Le smartphone permet également de toucher un public plus jeune. Pour un journal comme Le Monde, les moins de 25 ans représentent 22% des lecteurs du quotidien. Sur mobile, ils sont 40%. En revanche, ils représentent seulement 18% de l'audience du site Internet et 15% des lecteurs sur Ipad. «Les moins de 25 ans se retrouvent massivement sur le mobile, c'est donc pour un journal comme le nôtre un investissement pour les prochaines années», assure Louis Dreyfus, président du directoire.
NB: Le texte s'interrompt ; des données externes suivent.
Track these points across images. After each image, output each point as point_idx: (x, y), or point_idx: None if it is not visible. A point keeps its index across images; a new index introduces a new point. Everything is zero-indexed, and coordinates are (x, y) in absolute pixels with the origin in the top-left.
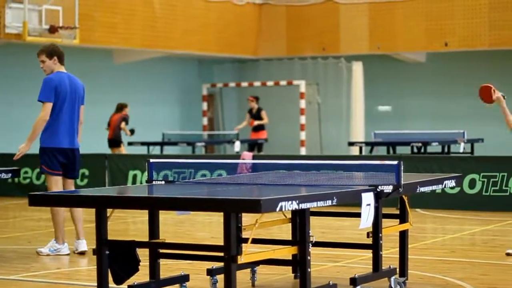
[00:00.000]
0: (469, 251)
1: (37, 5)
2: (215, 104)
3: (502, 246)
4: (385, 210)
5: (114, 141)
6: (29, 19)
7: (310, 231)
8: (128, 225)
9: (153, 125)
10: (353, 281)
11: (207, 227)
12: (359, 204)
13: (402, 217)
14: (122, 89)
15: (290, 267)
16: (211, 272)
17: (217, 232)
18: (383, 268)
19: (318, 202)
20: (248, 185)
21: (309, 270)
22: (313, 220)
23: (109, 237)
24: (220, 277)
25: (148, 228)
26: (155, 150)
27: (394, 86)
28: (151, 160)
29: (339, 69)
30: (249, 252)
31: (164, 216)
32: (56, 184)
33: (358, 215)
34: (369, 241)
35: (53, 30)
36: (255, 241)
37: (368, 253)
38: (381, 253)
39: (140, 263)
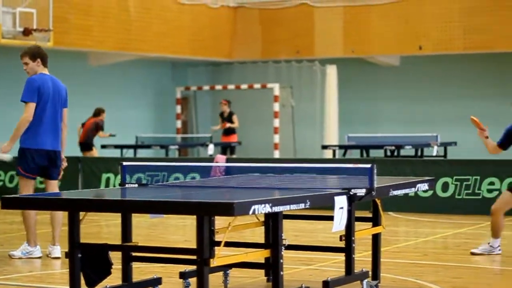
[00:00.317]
0: (441, 254)
1: (11, 7)
2: (189, 107)
3: (480, 254)
4: (358, 213)
5: (86, 145)
6: (3, 21)
7: (283, 234)
8: (101, 228)
9: (126, 128)
10: (326, 284)
11: (181, 230)
12: (332, 207)
13: (375, 220)
14: (96, 92)
15: (263, 270)
16: (183, 275)
17: (190, 235)
18: (355, 271)
19: (291, 205)
20: (221, 188)
21: (281, 273)
22: (286, 223)
23: (82, 240)
24: (193, 280)
25: (121, 231)
26: (129, 153)
27: (368, 90)
28: (125, 163)
29: (313, 72)
30: (222, 255)
31: (137, 219)
32: (28, 187)
33: (331, 218)
34: (342, 244)
35: (27, 32)
36: (228, 244)
37: (341, 256)
38: (353, 256)
39: (113, 266)
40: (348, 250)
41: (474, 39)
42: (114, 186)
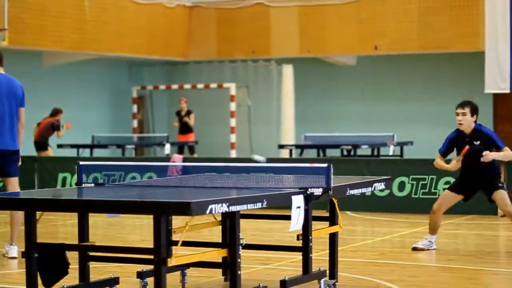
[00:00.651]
0: (398, 254)
1: None
2: (145, 107)
3: (429, 249)
4: (315, 213)
5: (41, 144)
6: None
7: (240, 234)
8: (58, 228)
9: (83, 127)
10: (283, 283)
11: (138, 230)
12: (289, 207)
13: (332, 220)
14: (51, 92)
15: (220, 270)
16: (141, 275)
17: (147, 235)
18: (313, 270)
19: (248, 205)
20: (178, 188)
21: (239, 272)
22: (243, 223)
23: (39, 240)
24: (150, 280)
25: (78, 231)
26: (85, 152)
27: (324, 89)
28: (81, 163)
29: (269, 72)
30: (179, 255)
31: (94, 219)
32: None
33: (288, 217)
34: (299, 243)
35: None
36: (185, 243)
37: (298, 256)
38: (311, 255)
39: (70, 266)
40: (305, 249)
41: (429, 39)
42: (71, 185)
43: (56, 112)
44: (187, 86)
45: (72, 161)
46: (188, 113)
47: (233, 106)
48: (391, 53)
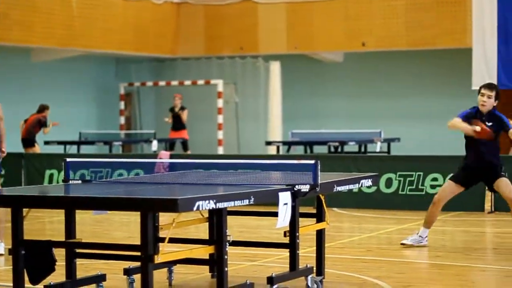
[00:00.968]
0: (385, 250)
1: None
2: (133, 103)
3: (419, 245)
4: (302, 209)
5: (28, 141)
6: None
7: (227, 231)
8: (45, 224)
9: (70, 124)
10: (270, 280)
11: (125, 227)
12: (276, 204)
13: (319, 216)
14: (39, 88)
15: (207, 267)
16: (128, 272)
17: (134, 231)
18: (300, 267)
19: (235, 202)
20: (165, 185)
21: (226, 269)
22: (231, 220)
23: (25, 237)
24: (137, 277)
25: (65, 227)
26: (72, 149)
27: (311, 86)
28: (68, 160)
29: (256, 69)
30: (166, 252)
31: (81, 216)
32: None
33: (275, 214)
34: (286, 240)
35: None
36: (172, 240)
37: (285, 252)
38: (298, 252)
39: (57, 263)
40: (292, 246)
41: (417, 35)
42: (58, 182)
43: (43, 109)
44: (175, 82)
45: (59, 158)
46: (182, 109)
47: (220, 102)
48: (379, 49)
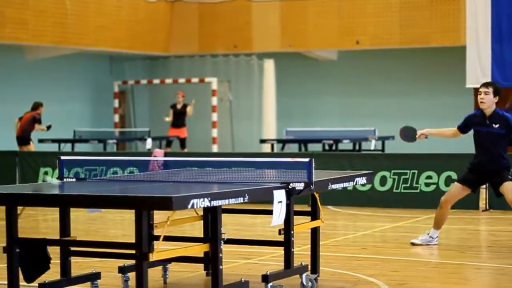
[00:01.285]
0: (380, 248)
1: None
2: (127, 101)
3: (429, 245)
4: (297, 207)
5: (23, 139)
6: None
7: (222, 229)
8: (39, 223)
9: (64, 122)
10: (265, 278)
11: (119, 225)
12: (271, 201)
13: (314, 214)
14: (33, 86)
15: (202, 264)
16: (122, 270)
17: (129, 229)
18: (294, 265)
19: (230, 200)
20: (160, 183)
21: (221, 267)
22: (225, 218)
23: (20, 235)
24: (132, 275)
25: (59, 225)
26: (66, 147)
27: (306, 84)
28: (62, 158)
29: (250, 67)
30: (161, 250)
31: (76, 214)
32: None
33: (270, 212)
34: (281, 238)
35: None
36: (167, 238)
37: (280, 250)
38: (292, 250)
39: (51, 261)
40: (287, 244)
41: (410, 33)
42: None
43: (37, 106)
44: (169, 80)
45: (53, 156)
46: (185, 106)
47: (214, 100)
48: (373, 47)
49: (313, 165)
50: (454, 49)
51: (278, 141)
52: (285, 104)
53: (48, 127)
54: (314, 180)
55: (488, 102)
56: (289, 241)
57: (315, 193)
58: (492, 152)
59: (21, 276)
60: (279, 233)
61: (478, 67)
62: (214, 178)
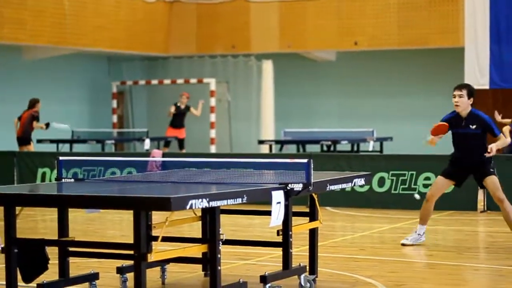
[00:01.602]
0: (378, 249)
1: None
2: (125, 102)
3: (418, 242)
4: (295, 208)
5: (24, 139)
6: None
7: (220, 229)
8: (37, 223)
9: (62, 122)
10: (263, 279)
11: (117, 225)
12: (269, 202)
13: (312, 215)
14: (31, 86)
15: (200, 265)
16: (121, 270)
17: (127, 230)
18: (293, 266)
19: (228, 200)
20: (158, 183)
21: (219, 268)
22: (223, 218)
23: (18, 236)
24: (130, 275)
25: (58, 226)
26: (65, 147)
27: (304, 85)
28: (61, 158)
29: (249, 67)
30: (159, 250)
31: (74, 214)
32: None
33: (268, 213)
34: (279, 239)
35: None
36: (165, 239)
37: (278, 251)
38: (291, 251)
39: (50, 262)
40: (285, 244)
41: (409, 34)
42: (50, 181)
43: (34, 103)
44: (167, 81)
45: (51, 156)
46: (188, 108)
47: (213, 101)
48: (371, 48)
49: (312, 166)
50: (452, 50)
51: (276, 142)
52: (283, 105)
53: (47, 125)
54: (312, 181)
55: (463, 104)
56: (287, 242)
57: (313, 194)
58: (471, 151)
59: (19, 277)
60: (278, 234)
61: (477, 68)
62: (212, 179)
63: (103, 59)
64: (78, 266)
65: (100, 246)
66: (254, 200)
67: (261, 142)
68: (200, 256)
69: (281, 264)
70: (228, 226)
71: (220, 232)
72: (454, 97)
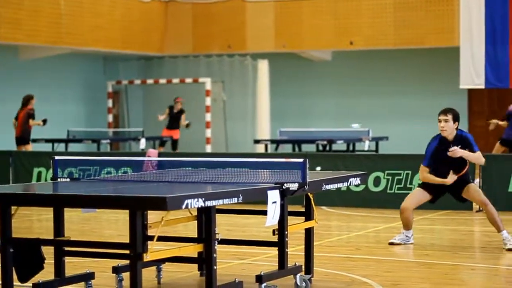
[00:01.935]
0: (374, 249)
1: None
2: (120, 101)
3: (406, 244)
4: (291, 208)
5: (22, 139)
6: None
7: (216, 229)
8: (33, 222)
9: (58, 122)
10: (259, 278)
11: (113, 225)
12: (265, 202)
13: (308, 215)
14: (27, 86)
15: (196, 265)
16: (116, 270)
17: (123, 229)
18: (288, 265)
19: (224, 200)
20: (154, 183)
21: (215, 267)
22: (219, 218)
23: (14, 235)
24: (126, 275)
25: (53, 225)
26: (60, 147)
27: (300, 84)
28: (56, 157)
29: (244, 67)
30: (155, 250)
31: (70, 214)
32: None
33: (264, 212)
34: (275, 238)
35: None
36: (161, 238)
37: (274, 251)
38: (286, 250)
39: (45, 261)
40: (281, 244)
41: (405, 34)
42: (46, 180)
43: (28, 100)
44: (163, 81)
45: (47, 156)
46: (181, 112)
47: (208, 101)
48: (367, 48)
49: (307, 166)
50: (448, 50)
51: (272, 141)
52: (279, 104)
53: (44, 122)
54: (308, 180)
55: (449, 129)
56: (283, 241)
57: (309, 194)
58: (453, 171)
59: (15, 276)
60: (273, 234)
61: (472, 68)
62: (208, 179)
63: (99, 59)
64: (74, 265)
65: (96, 246)
66: (249, 199)
67: (256, 141)
68: (196, 255)
69: (277, 264)
70: (224, 226)
71: (216, 232)
72: (440, 121)
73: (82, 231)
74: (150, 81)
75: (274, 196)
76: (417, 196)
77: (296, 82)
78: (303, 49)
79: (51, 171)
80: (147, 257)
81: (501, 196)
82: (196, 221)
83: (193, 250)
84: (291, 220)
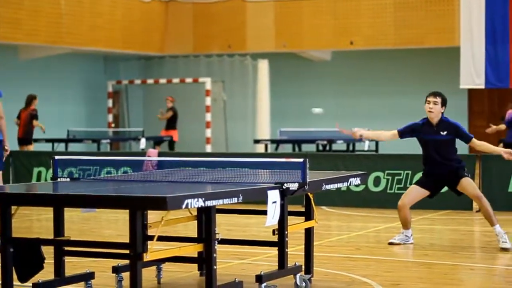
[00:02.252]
0: (374, 248)
1: None
2: (121, 101)
3: (406, 244)
4: (291, 208)
5: (25, 139)
6: None
7: (216, 229)
8: (33, 222)
9: (58, 122)
10: (259, 278)
11: (113, 225)
12: (265, 202)
13: (308, 215)
14: (27, 86)
15: (196, 265)
16: (116, 270)
17: (123, 229)
18: (288, 265)
19: (224, 200)
20: (154, 183)
21: (215, 267)
22: (219, 218)
23: (14, 235)
24: (126, 275)
25: (53, 225)
26: (60, 147)
27: (300, 84)
28: (56, 157)
29: (245, 67)
30: (155, 250)
31: (70, 213)
32: None
33: (264, 212)
34: (275, 238)
35: None
36: (161, 238)
37: (274, 251)
38: (286, 250)
39: (45, 261)
40: (281, 244)
41: (405, 34)
42: (46, 180)
43: (31, 100)
44: (163, 80)
45: (47, 156)
46: (168, 110)
47: (208, 100)
48: (367, 48)
49: (307, 165)
50: (448, 50)
51: (272, 141)
52: (279, 104)
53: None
54: (308, 180)
55: (436, 111)
56: (283, 241)
57: (309, 194)
58: (441, 158)
59: (15, 276)
60: (273, 234)
61: (472, 68)
62: (208, 178)
63: (99, 59)
64: (74, 265)
65: (95, 246)
66: (249, 199)
67: (256, 141)
68: (196, 255)
69: (277, 264)
70: (224, 226)
71: (216, 232)
72: (429, 103)
73: (82, 231)
74: (150, 81)
75: (274, 196)
76: (413, 193)
77: (296, 82)
78: (303, 49)
79: (51, 171)
80: (147, 257)
81: (501, 196)
82: (196, 221)
83: (193, 250)
84: (291, 220)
Autre axe de développement pour le mobile, la géolocalisation. Des quotidiens régionaux comme Le Télégramme ou La Nouvelle République du Centre-Ouest proposent déjà des applications mobiles d'information basées sur la géolocalisation. Ainsi, en fonction de l'endroit où le mobinaute se trouve, la page d'accueil varie, donnant davantage de visibilité aux actualités qui se passent aux alentours. La géolocalisation permet aussi aux éditeurs de proposer à leurs lecteurs des services. C'est le cas de l'application Sortir avec Le Parisien ou de Midi libre balades, également proposée par La Provence et Le Courrier picard.
Reste à monétiser cette audience de plus en plus nomade. Là est tout l'enjeu des années qui viennent pour les éditeurs de quotidiens. «Le marché du mobile est en train de décoller. Pour nous, il fait plus que compenser la baisse de la publicité display», assure Olivier Bonsart, de 20 Minutes. Au Figaro, le mobile représentera cette année entre 12 et 15% du chiffre d'affaires digital. «La dynamique est lancée. A terme, la capacité qu'auront les acteurs à se développer sur le multicanal sera déterminante. Pour l'instant, la publicité multicanal reste embryonnaire car le marché n'est pas organisé», regrette Marc Feuillée.
Autre défi, celui des formats. Aux côtés des interstitiels et de la publicité vidéo, de nouveaux formats sont à inventer afin de monétiser le smartphone, malgré la petite taille de son écran. Le 21 octobre, Le Monde, dont 20% des revenus publicitaires digitaux viendront du mobile cette année, tentait l'aventure du «native advertising» avec l'intégration dans le flux éditorial de son application Iphone d'une publicité pour le Pack business entrepreneurs de SFR. Jamais le mobile et la tablette n'auront donné autant d'espoir de gains aux éditeurs de presse quotidienne.